(Figure understanding tasks)
——————————
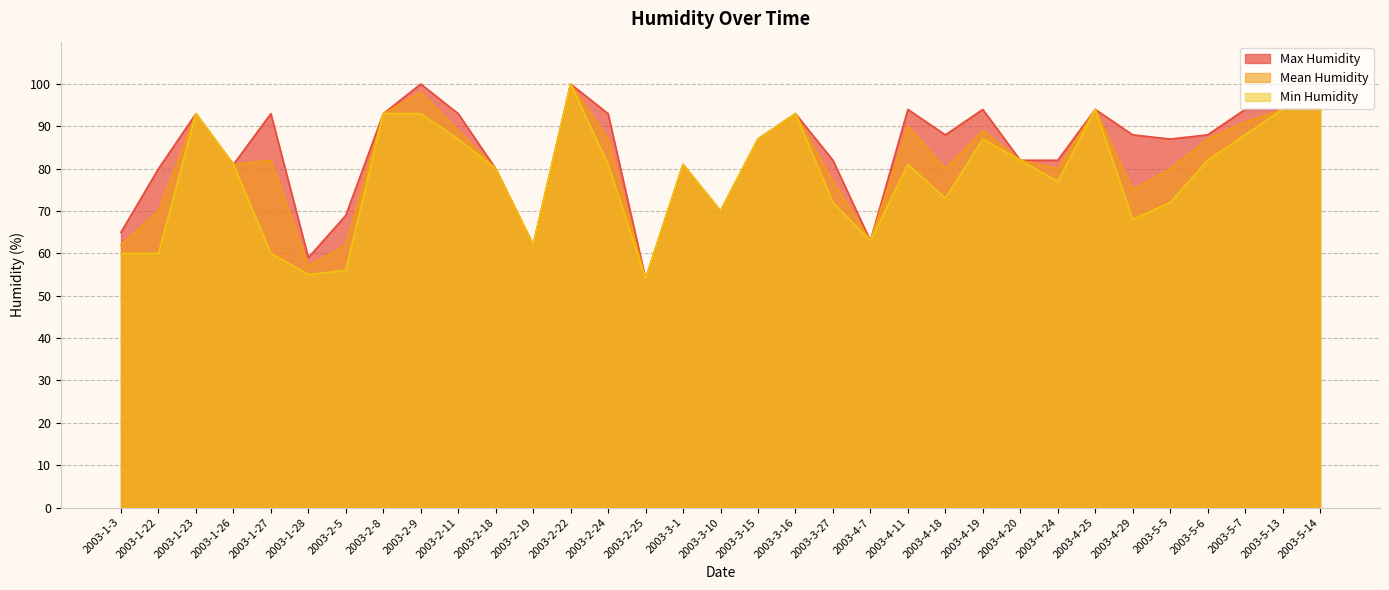

True or false: Mean Humidity has more than 2 interior local peaks.

True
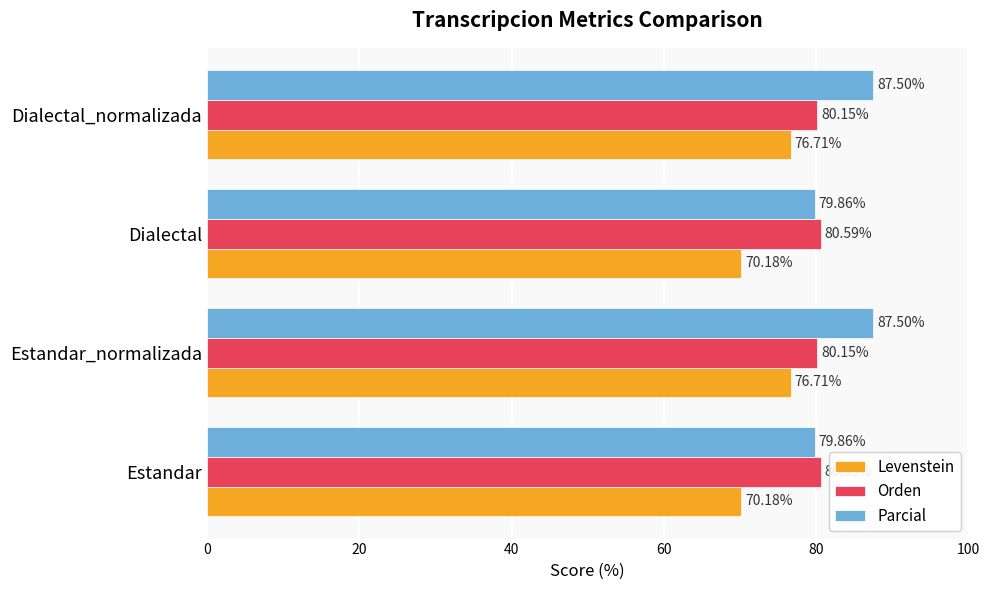

What is the difference between the highest and lowest values at Dialectal?

10.4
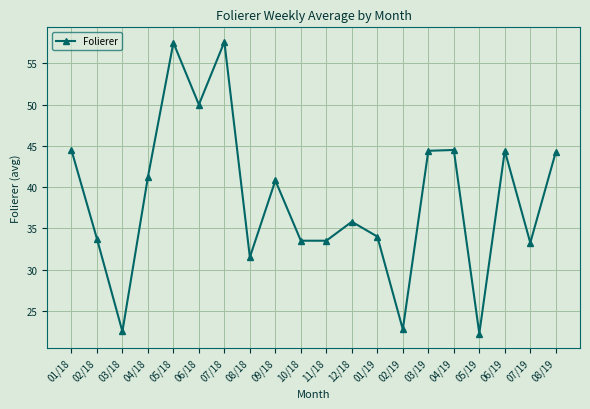

Which has a higher value, 10/18 or 04/18?

04/18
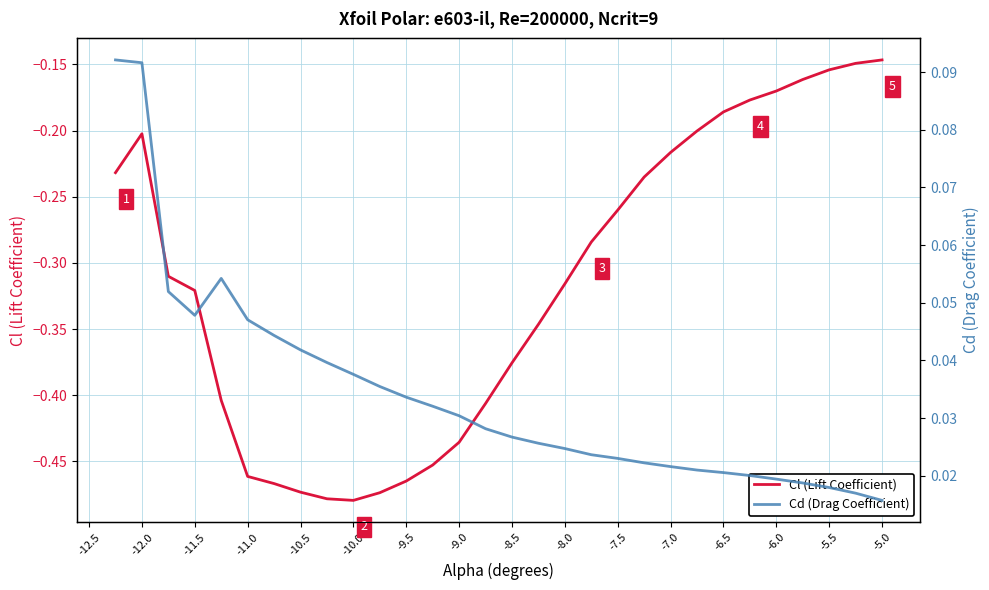

What is the greatest value displayed?

0.1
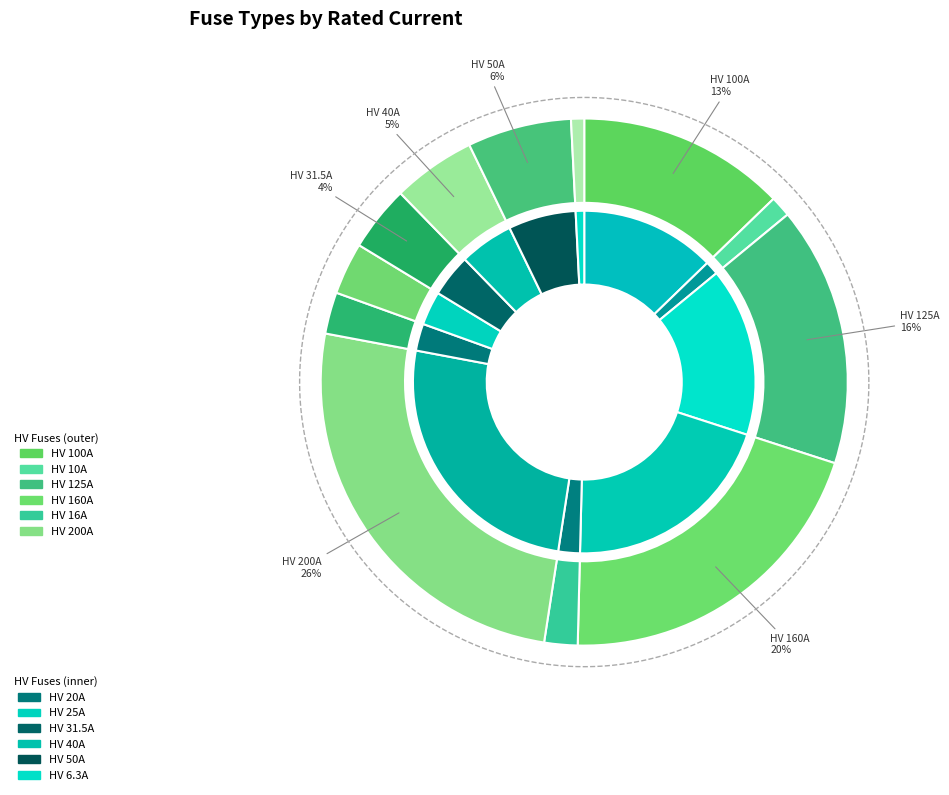

To the nearest percent, what portion does HV 200A represent?

26%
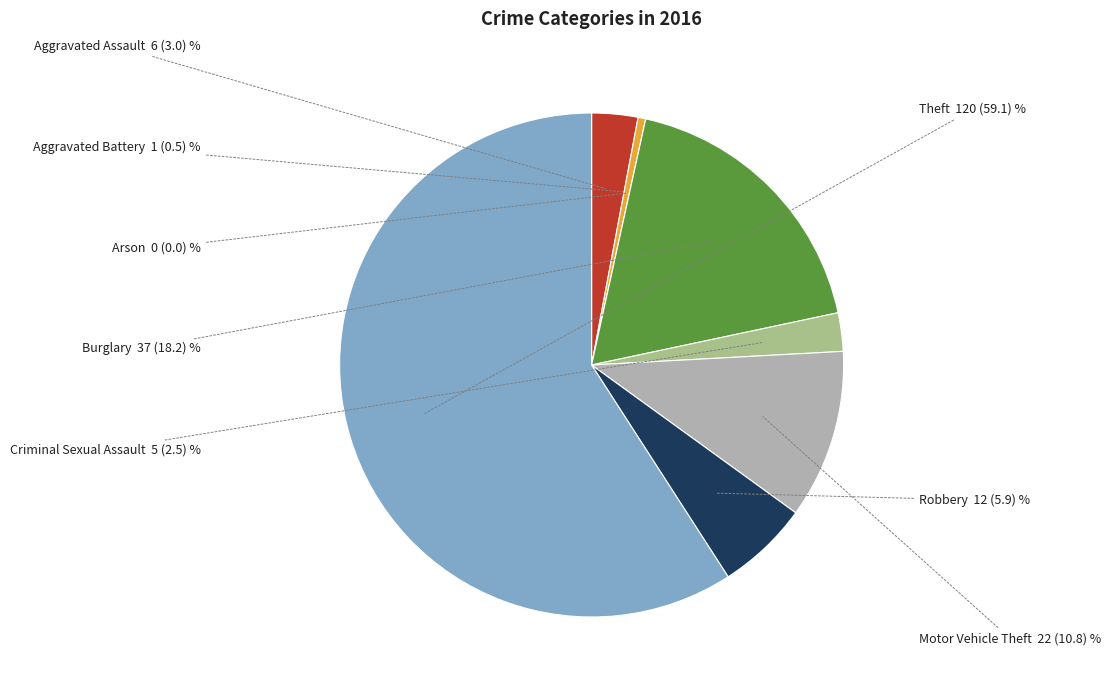

True or false: Burglary accounts for 32% of the total.

False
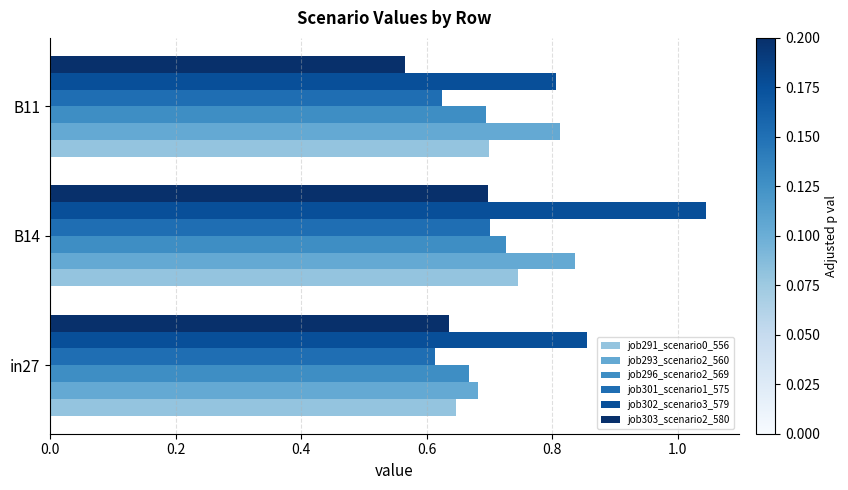

Which series has the largest total across all categories?

job302_scenario3_579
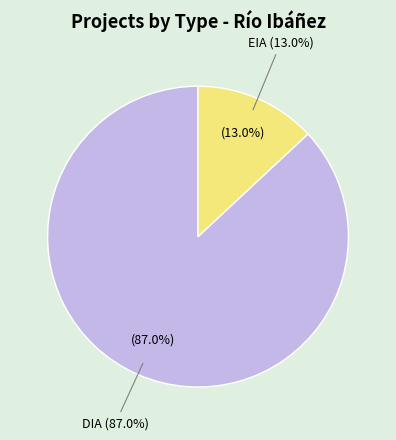

Which category has the biggest portion of the pie?

DIA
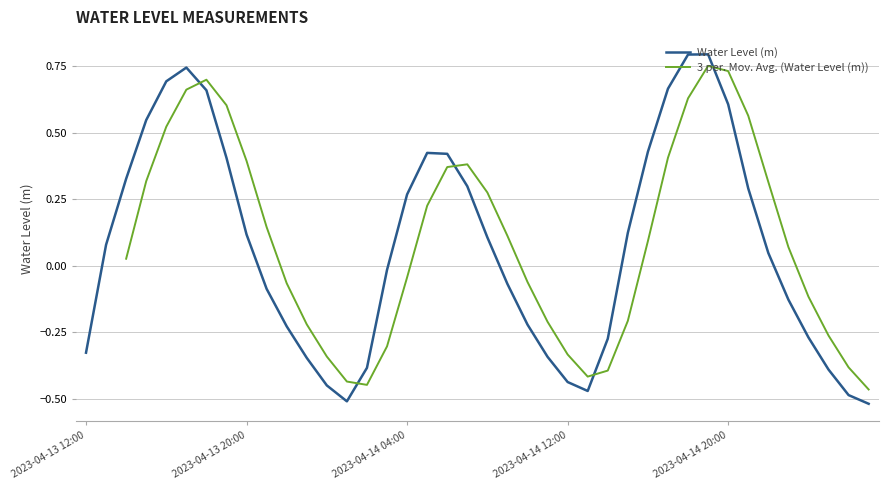

What position from the left is 2023-04-13 16:00?

5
——————————
• What the task asks: Identify every line in the records above that contains the word "True", and copy each of those lines in full.

• Exercise output:
True or false: Mean Humidity has more than 2 interior local peaks.
True
True or false: Burglary accounts for 32% of the total.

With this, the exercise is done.